The sordid list — a mixture of facts, accusations and insinuations, packaged in a glossy slide show — represents the crux of a well-orchestrated campaign by Goldman Sachs to discredit one of its former partners and to minimize the Wall Street bank’s role in the looting of a big Malaysian investment fund.
In recent presentations to American regulators and law enforcement authorities, according to people familiar with their contents, Goldman executives and their lawyers have depicted Tim Leissner, a former top investment banker, as a master con man, someone so sneaky that even the retired military intelligence officers who work for the bank couldn’t sniff him out.
The scorched-earth tactics, especially against someone who had been a star banker, reflect just how worried Goldman is about the criminal investigations into its role in the theft of at least $2.7 billion from the 1Malaysia Development Berhad, or 1MDB, sovereign wealth fund.” [More in New York Times]

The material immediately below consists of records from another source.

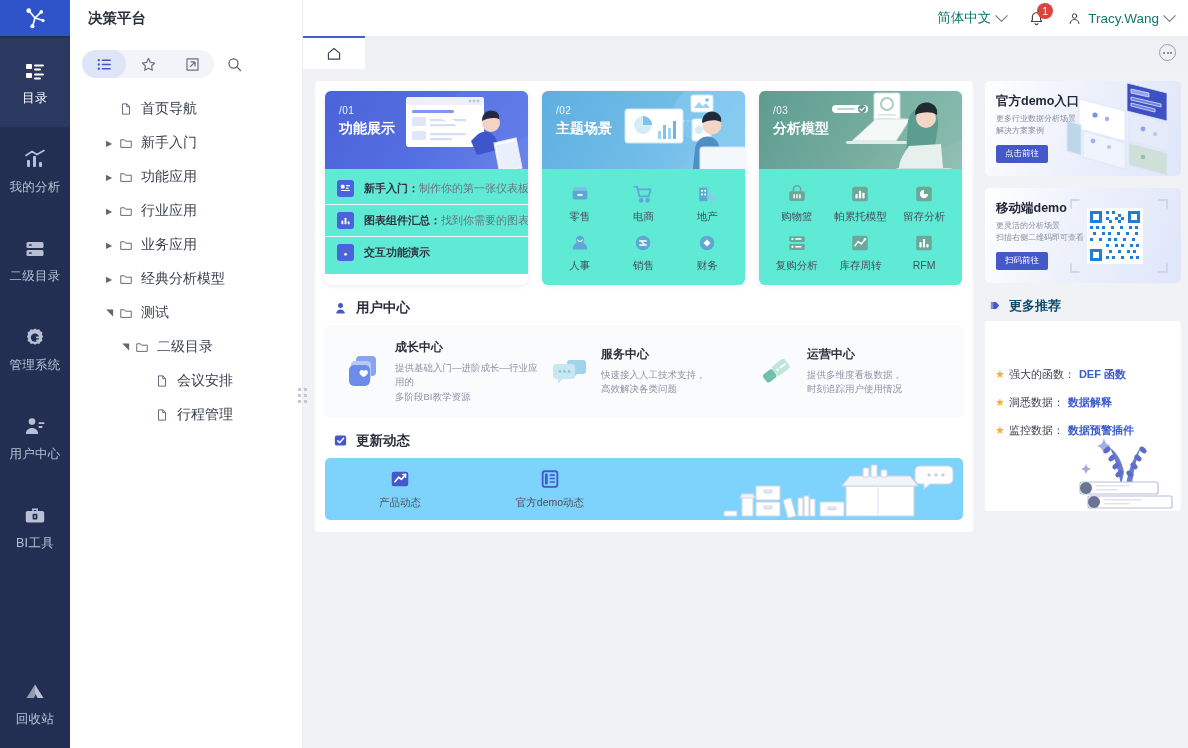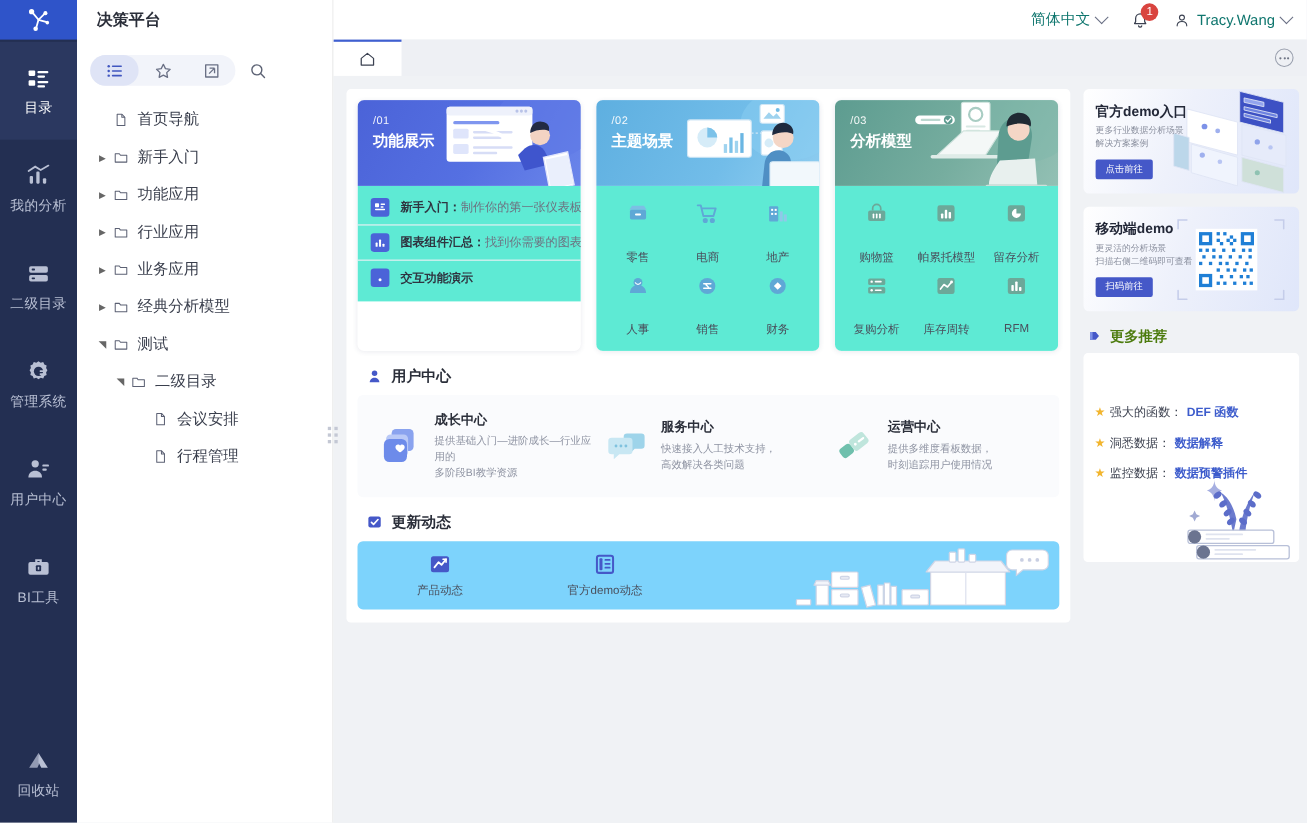--- a/index.html
+++ b/index.html
@@ -35,7 +35,7 @@
   .search-btn { width:40px; height:28px; display:flex; align-items:center; justify-content:center; cursor:pointer; color:#5c6274; }
   .search-btn svg { width:17px; height:17px; }
 
-  .tree { padding:8px 0 0 0; overflow:auto; flex:1; }
+  .tree { padding:8px 0 0 16px; overflow:auto; flex:1; }
   .tnode { display:flex; align-items:center; height:34px; padding-right:8px; cursor:pointer; font-size:14px; color:#3a3f4d; }
   .caret { width:14px; display:flex; align-items:center; justify-content:center; font-size:8px; color:#666; }
   .caret.none { visibility:hidden; }

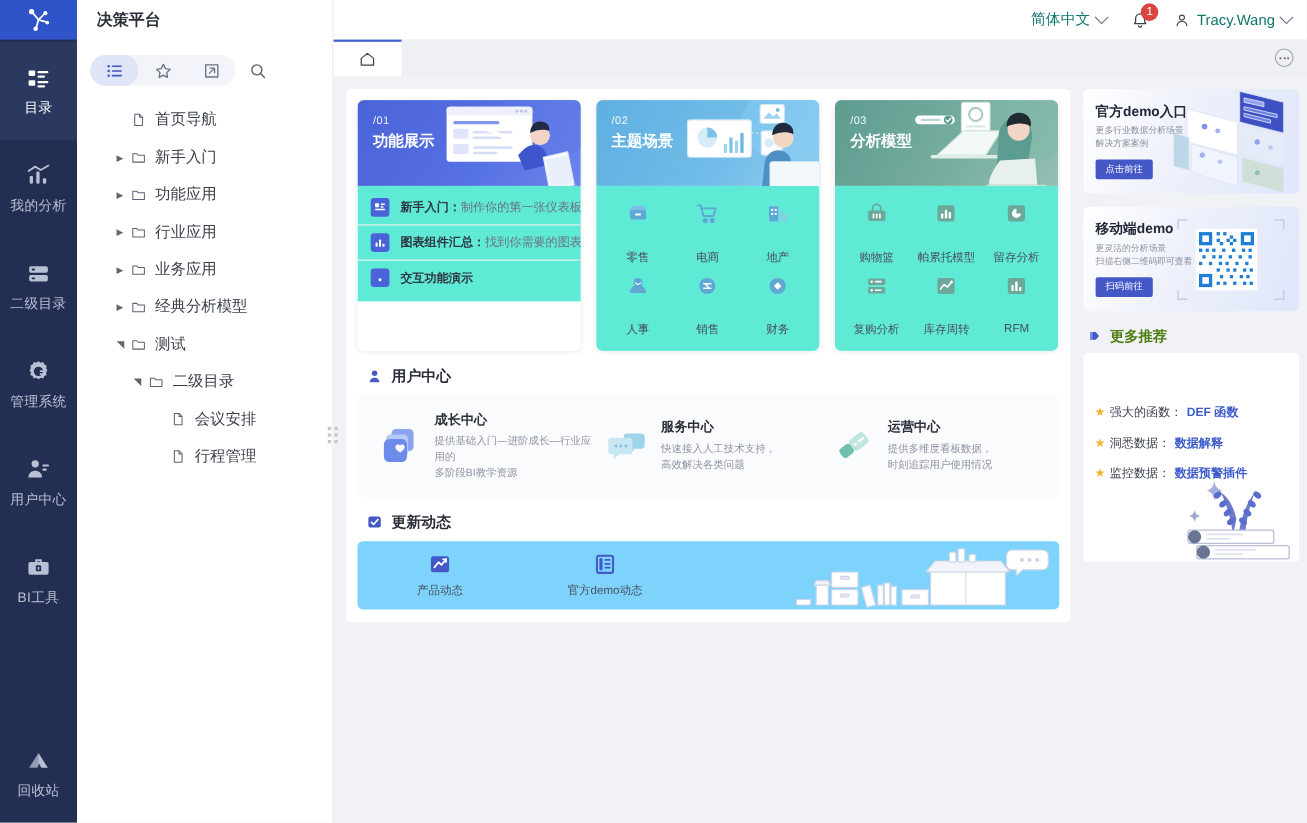--- a/index.html
+++ b/index.html
@@ -99,7 +99,7 @@
   .lrow .ltxt em { font-style:normal; font-weight:normal; color:#6d7280; }
 
   .grid6 { display:grid; grid-template-columns:repeat(3,1fr); row-gap:8px; padding:10px 6px 6px 6px; }
-  .gcell { display:flex; flex-direction:column; align-items:center; gap:22px; cursor:pointer; }
+  .gcell { display:flex; flex-direction:column; align-items:center; gap:5px; cursor:pointer; }
   .gcell .gi { width:22px; height:22px; display:flex; align-items:center; justify-content:center; }
   .gcell .gi svg { width:22px; height:22px; }
   .gcell .gl { font-size:10.5px; color:#4a4f5c; }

The problem is that you didn’t need to listen to all this after the event villification by Goldman Sachs to know something was wrong years ago with the bank’s bond deals with 1MDB and the record of its top Asia man, as any reader of Sarawak Report and the resulting publicity across Asia and the world can testify.

Goldman Sachs were receiving red light warnings from as early as 2013 that things were wrong, warnings that accelerated and magnified as the whole 1MDB scandal exploded in this blog from early 2015.

The moment Sarawak Report laid hands on one of the secretive power purchase bond deals in July 2013 we reported that there was clear evidence of fraud not least in the outrageous commissions that were charged. However, the Goldman hierachy and due dilligence teams, indeed the very top bosses, must have had access and indeed scrutinised all that documentation already.

CEO David Solomon may be trashing Tim Leissner’s bogus qualifications now, claiming that he was an arch deceptor, who even gulled the military intelligence men hired to check staff, however Sarawak Report – as a total outsider in the affair – was able to detect the none too subtle fact that a Phd from the University of Somerset was bogus, because no one has heard of the University of Somerset – it does not exist as a regulated institution.

Despite our publishing this glaring fact, it did not emerge until well into 2016 that Leissner had been put on leave and then sacked for improprieties that were at first said by the bank to have nothing to do with 1MDB.

What is clear is that the attraction of Leissner to Goldman Sachs was his access to some of Asia’s most corrupt politicians with whom the bank proved willing to do business. The present indictment by US prosecutors cites a culture at the bank that allowed Leissner to get around the facade of compliance structures in pushing through deals like 1MDB.

What’s more the same prosecutors say that Leissner in his plea deal has named others at the bank (his immediate boss Andrew Vella has already been put on leave) who helped and colluded with him over stealing money from 1MDB and bribing foreign officials in the process.

However, what ultimately damns Goldman Sachs’ handling of this whole affair was the bank’s failure to admit, take action or speak out about its failings over 1MDB until the moment that the Malaysian people took the matter into their own hands and ejected Najib Razak on May 9th last year.

Till that moment there were no admissions and no apologies from the bank. No reviews of the 1MDB bond deals, no further lay-offs, nothing. By that point the bank had to know, because the whole of Malaysia knew, that huge sums had gone missing from its bond deals, from which every senior Goldman executive had personally made fat bonuses. However, the bank did precisely nothing to address or admit the problem.

The reason was that Goldman Sachs had calculated like every other ‘expert’ on Malaysia that Najib would win GE14. There would never be enough popular power or sufficient popular anger to turf him out was the conventional wisdom and the bank banked on that, wrongly.

If Najib had won GE14 then of course Malaysia would continue today to be arguing that there was no money missing from 1MDB and no wrongdoing whatsoever and Goldman Sachs would doubtless have continued to keep quiet on the whole affair.

Critics would have been put to jail for spreading false news; Sarawak Report would have been ruined by a slew of fake libel cases spawned in the UK by inventive lawyers and who knows, maybe Tim Leissner might have been given his job back?

Najib and Goldman reckoned without Malaysian unity against corruption and now both the ex-PM and the entire bank, which is now being criminally prosecuted by the new Malaysian Attorney General and sued by Malaysia for US$7.5 billion in lost funds, should face the justice they deserve.